Windows Azure Virtual Machine restarted with out any notification


An unexpected restart of an Azure VM is an issue that commonly results in a customer opening a support incident to determine the cause of the restart. Hopefully the explanation below provides details to help understand why an Azure VM could have been restarted.

 

Windows Azure updates the host environment approximately once every 2-3 months to keep the environment secure for all applications and virtual machines running on the platform. This update process may result in your VM restarting, causing downtime to your applications/services hosted by the Virtual Machines feature. There is no option or configuration to avoid these host updates.
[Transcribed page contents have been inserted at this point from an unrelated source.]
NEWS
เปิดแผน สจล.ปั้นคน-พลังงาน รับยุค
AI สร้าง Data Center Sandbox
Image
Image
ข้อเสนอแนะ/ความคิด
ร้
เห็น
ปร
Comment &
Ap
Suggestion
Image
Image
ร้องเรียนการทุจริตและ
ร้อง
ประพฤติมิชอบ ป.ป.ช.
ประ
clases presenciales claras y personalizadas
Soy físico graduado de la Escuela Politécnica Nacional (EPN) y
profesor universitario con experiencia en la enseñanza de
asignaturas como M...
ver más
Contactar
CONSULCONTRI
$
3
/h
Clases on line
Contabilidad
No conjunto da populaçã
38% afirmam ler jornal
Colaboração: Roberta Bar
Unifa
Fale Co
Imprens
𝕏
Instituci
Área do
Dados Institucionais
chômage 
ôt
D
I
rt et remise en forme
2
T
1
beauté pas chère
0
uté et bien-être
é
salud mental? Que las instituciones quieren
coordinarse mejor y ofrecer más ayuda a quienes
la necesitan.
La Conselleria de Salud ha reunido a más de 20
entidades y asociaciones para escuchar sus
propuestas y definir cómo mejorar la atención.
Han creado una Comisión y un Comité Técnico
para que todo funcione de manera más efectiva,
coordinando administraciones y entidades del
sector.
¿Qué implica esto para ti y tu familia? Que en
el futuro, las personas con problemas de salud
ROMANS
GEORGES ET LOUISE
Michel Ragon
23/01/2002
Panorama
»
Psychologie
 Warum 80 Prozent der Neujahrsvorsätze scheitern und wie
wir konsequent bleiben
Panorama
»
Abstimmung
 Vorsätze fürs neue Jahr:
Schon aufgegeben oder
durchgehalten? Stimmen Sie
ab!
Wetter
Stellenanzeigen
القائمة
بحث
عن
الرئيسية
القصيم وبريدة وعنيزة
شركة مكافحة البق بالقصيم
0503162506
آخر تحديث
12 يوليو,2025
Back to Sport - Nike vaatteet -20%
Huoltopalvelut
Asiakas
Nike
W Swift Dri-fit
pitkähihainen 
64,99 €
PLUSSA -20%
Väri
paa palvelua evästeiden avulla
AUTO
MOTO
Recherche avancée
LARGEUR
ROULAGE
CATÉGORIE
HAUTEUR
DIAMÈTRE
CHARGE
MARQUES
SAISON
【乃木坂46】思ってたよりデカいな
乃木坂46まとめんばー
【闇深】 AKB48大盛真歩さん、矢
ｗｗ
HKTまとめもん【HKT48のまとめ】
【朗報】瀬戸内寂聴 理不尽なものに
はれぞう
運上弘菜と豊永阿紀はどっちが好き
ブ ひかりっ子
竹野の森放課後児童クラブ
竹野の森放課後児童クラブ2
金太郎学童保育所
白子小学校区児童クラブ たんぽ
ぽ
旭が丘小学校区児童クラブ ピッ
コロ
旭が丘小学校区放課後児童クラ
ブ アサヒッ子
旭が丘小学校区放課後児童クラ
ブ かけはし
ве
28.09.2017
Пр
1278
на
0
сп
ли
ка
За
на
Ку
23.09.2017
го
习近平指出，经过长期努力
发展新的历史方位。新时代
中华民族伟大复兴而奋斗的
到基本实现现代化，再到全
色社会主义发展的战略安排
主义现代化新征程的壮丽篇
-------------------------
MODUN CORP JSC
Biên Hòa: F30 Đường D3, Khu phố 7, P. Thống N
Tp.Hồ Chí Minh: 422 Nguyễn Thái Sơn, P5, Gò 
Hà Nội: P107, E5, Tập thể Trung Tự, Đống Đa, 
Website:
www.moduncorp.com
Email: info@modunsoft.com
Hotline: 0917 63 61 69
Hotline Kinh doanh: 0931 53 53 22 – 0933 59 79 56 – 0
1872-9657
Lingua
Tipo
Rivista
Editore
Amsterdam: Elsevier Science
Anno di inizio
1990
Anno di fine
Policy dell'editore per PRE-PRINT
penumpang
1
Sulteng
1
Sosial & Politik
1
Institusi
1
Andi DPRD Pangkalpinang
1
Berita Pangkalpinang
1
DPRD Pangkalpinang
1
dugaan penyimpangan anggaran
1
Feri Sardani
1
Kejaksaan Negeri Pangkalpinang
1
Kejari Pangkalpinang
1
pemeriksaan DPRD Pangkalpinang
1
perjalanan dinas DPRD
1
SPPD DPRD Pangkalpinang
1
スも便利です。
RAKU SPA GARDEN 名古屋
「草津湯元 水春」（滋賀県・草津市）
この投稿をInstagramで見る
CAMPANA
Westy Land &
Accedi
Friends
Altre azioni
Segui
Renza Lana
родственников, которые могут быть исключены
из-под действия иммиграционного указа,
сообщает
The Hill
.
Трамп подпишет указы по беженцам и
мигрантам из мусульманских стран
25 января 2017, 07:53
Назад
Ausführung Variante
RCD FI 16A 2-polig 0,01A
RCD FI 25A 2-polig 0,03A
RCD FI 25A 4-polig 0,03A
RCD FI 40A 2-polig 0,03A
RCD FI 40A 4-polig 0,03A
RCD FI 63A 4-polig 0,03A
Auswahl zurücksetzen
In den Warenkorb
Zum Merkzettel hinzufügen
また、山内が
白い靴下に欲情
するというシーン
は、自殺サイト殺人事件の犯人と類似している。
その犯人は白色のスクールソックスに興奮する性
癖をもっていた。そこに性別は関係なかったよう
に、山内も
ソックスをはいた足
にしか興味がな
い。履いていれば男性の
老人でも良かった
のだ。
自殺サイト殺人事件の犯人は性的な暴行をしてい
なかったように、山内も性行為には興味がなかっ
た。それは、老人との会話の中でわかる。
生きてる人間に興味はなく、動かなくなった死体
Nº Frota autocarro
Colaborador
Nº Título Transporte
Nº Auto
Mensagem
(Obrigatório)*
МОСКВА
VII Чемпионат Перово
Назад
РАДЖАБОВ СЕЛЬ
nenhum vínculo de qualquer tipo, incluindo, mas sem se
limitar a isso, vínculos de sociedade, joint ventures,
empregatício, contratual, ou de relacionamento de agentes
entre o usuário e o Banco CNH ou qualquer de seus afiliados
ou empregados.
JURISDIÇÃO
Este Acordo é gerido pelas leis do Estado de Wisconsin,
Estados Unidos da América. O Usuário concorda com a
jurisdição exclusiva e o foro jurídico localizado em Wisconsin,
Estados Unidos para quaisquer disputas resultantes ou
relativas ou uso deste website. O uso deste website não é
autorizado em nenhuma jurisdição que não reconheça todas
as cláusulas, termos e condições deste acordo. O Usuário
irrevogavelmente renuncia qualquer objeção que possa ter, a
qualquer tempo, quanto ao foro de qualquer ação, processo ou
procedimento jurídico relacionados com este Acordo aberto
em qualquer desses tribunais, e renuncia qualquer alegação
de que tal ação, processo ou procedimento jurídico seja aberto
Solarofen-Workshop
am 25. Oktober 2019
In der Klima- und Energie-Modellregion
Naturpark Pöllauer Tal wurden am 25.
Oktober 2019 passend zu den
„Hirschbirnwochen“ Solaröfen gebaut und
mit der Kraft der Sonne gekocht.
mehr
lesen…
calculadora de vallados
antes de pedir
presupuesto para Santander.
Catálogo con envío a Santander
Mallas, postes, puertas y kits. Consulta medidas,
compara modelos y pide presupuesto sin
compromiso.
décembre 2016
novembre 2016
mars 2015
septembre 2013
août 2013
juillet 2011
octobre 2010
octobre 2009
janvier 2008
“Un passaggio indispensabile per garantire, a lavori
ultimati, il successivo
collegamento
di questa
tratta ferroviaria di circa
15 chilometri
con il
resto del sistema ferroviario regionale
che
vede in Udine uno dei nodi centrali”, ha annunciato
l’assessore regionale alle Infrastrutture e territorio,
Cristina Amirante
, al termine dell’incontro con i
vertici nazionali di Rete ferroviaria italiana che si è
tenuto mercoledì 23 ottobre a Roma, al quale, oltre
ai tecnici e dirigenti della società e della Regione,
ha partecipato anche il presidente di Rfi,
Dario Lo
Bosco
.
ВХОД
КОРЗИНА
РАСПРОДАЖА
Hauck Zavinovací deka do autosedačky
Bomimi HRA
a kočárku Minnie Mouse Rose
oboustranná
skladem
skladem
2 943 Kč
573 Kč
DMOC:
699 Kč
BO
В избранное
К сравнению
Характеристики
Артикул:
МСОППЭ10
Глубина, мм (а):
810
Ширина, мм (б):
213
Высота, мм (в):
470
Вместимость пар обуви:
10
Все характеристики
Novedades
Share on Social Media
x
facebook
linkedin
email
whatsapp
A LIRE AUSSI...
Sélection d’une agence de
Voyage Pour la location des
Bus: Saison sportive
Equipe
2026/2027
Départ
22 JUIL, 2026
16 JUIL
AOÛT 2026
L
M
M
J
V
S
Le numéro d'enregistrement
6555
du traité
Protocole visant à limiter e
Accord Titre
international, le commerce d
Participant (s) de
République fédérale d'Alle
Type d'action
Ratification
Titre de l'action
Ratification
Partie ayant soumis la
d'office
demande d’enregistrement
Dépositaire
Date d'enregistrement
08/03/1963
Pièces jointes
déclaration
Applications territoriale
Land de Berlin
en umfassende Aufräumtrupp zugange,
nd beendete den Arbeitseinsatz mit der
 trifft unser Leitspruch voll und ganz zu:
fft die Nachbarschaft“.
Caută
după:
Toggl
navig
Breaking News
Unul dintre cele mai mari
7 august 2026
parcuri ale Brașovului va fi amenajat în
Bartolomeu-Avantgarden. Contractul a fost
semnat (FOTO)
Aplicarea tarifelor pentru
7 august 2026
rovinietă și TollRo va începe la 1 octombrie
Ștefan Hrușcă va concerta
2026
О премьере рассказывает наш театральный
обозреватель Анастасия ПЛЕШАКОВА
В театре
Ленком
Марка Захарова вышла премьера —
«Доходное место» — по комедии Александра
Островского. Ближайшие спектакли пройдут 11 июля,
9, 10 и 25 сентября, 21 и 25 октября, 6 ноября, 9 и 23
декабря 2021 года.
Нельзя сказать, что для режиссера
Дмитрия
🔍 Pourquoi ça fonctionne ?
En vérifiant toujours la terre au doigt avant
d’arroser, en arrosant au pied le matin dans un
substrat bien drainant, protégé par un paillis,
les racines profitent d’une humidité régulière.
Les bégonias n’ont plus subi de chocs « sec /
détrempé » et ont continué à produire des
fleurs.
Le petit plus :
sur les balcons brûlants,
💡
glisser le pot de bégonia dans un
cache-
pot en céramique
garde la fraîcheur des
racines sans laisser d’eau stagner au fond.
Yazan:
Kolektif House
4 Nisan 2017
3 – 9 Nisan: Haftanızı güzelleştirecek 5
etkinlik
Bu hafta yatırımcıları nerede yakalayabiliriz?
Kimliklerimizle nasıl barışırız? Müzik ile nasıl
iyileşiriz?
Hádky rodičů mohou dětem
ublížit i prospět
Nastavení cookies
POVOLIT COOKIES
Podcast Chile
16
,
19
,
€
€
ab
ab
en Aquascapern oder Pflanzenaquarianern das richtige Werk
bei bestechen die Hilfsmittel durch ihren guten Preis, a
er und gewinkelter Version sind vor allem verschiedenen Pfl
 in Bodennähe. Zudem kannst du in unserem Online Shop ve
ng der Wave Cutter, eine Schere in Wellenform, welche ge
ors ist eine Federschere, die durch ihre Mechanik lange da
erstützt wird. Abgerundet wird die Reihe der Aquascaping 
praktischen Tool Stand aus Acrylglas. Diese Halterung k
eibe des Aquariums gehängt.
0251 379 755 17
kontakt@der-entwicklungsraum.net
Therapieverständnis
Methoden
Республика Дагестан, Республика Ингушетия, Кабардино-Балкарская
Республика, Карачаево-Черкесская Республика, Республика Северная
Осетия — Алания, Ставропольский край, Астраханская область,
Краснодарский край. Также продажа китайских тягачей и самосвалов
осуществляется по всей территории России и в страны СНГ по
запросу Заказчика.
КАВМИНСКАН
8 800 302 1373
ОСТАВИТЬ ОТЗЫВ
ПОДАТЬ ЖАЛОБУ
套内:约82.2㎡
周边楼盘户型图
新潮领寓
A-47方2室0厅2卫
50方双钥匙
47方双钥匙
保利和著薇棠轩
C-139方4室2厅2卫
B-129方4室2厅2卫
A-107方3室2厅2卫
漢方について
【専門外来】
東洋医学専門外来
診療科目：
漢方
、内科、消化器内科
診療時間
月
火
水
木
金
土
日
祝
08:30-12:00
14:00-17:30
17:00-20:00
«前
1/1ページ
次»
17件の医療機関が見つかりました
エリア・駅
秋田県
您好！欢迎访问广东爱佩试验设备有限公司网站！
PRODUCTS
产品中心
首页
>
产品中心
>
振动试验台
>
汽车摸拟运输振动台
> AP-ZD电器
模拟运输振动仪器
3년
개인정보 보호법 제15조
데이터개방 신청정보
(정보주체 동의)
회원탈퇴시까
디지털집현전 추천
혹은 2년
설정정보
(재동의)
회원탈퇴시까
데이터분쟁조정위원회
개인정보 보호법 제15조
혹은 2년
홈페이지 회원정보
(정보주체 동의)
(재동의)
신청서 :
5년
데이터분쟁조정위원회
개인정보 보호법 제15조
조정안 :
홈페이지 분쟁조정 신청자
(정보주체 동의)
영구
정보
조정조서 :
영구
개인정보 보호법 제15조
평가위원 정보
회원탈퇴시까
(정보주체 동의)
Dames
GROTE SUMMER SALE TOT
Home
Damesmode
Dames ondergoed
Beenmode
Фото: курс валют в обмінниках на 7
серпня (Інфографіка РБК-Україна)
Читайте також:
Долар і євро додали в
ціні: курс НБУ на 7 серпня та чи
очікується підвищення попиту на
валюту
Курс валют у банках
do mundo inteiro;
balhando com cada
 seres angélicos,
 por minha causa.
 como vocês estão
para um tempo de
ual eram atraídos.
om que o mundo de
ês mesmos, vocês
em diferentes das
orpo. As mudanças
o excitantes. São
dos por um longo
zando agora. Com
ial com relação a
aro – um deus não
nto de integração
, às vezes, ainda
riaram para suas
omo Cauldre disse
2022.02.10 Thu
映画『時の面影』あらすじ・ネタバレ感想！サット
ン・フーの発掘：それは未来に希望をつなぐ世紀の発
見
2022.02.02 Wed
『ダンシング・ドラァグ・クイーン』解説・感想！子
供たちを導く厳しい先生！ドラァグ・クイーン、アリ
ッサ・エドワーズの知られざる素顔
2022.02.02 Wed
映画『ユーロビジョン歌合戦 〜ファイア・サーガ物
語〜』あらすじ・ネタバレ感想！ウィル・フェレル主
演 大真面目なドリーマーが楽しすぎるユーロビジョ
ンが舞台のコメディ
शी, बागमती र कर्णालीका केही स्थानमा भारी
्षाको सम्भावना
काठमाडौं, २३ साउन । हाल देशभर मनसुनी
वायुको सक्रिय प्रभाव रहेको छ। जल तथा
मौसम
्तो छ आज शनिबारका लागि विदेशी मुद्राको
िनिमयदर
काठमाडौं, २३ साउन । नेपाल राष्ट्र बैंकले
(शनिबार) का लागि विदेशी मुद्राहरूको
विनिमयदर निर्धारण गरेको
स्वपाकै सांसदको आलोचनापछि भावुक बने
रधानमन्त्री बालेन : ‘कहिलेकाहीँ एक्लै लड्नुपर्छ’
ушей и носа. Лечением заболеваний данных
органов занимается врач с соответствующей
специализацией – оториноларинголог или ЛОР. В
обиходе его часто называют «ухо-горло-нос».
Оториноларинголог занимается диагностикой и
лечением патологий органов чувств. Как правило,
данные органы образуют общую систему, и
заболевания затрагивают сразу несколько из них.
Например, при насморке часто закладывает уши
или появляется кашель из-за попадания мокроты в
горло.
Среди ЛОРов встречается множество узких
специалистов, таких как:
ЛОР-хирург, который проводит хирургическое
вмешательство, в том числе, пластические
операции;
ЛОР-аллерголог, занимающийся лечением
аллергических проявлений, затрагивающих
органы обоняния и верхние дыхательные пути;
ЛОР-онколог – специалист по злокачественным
In addition to platform updates, Windows Azure service healing occurs automatically when a problem with a host server is detected and the VMs running on that server are moved to a different host. When this occurs, you loose connectivity to VM during the service healing process. After the service healing process is completed, when you connect to VM, you will likely to find a event log entry indicating VM restart (either gracefully or unexpected). Because of this, it is important to configure your VMs to handle these situations in order to avoid downtime for your applications/services. 

 

To ensure high availability of your applications/services hosted in Windows Azure Virtual Machines,  we recommend using multiple VMs with availability sets. VMs in the same availability set are placed in different fault domains and update domains so that planned updates, or unexpected failures, will not impact all the VMs in that availability set. For example, if you have two VMs and configure them to be part of an availability set, when a host is being updated, only one VM is brought down at a time. This will provide high availability since you have one VM available to serve the user requests during the host update process. Mark Russinovich has posted a great blog post which explains Windows Azure Host updates in detail. Managing the high availability is detailed here.

 

While availability sets help provide high availability for your VMs, we recognize that proactive notification of planned maintenance is a much-requested feature, particularly to help prepare in a situation where you have a workload that is running on a single VM and is not configured for high availability. While this type of proactive notification of planned maintenance is not currently provided, we encourage you to provide comments on this topic so we can take the feedback to the product teams.

 

 

Windows Azure Virtual Machine SLA 

http://www.microsoft.com/en-us/download/details.aspx?id=38427 

 

Key words : VM , Restart, Shutdown, Unexpected reboot, Windows Azure

Comments (3)

  1. OlavT says:

    Why don't the VM's get shutdown properly before this happens?

  2. Miya says:

    I have many customers who met the china windows azure Iaas VM reboot issue which impact their business a lot. I know it's pre-production environment. But still it would be better to get the proactive notification. please raise my concern to the product teams and i am eager to know when my customer can get the proactive notification. thanks

  3. Rob says:

    How do you guarantee that sufficient time will be provided between the restart of the VMs within an availability set so that the first server will have time to restart fully before the 2nd VM is taken offline?  It's not sufficient just to say that you won't take both VMs off line at the same time unless you provide a sufficient recycle time for the apps that are running on the VMs.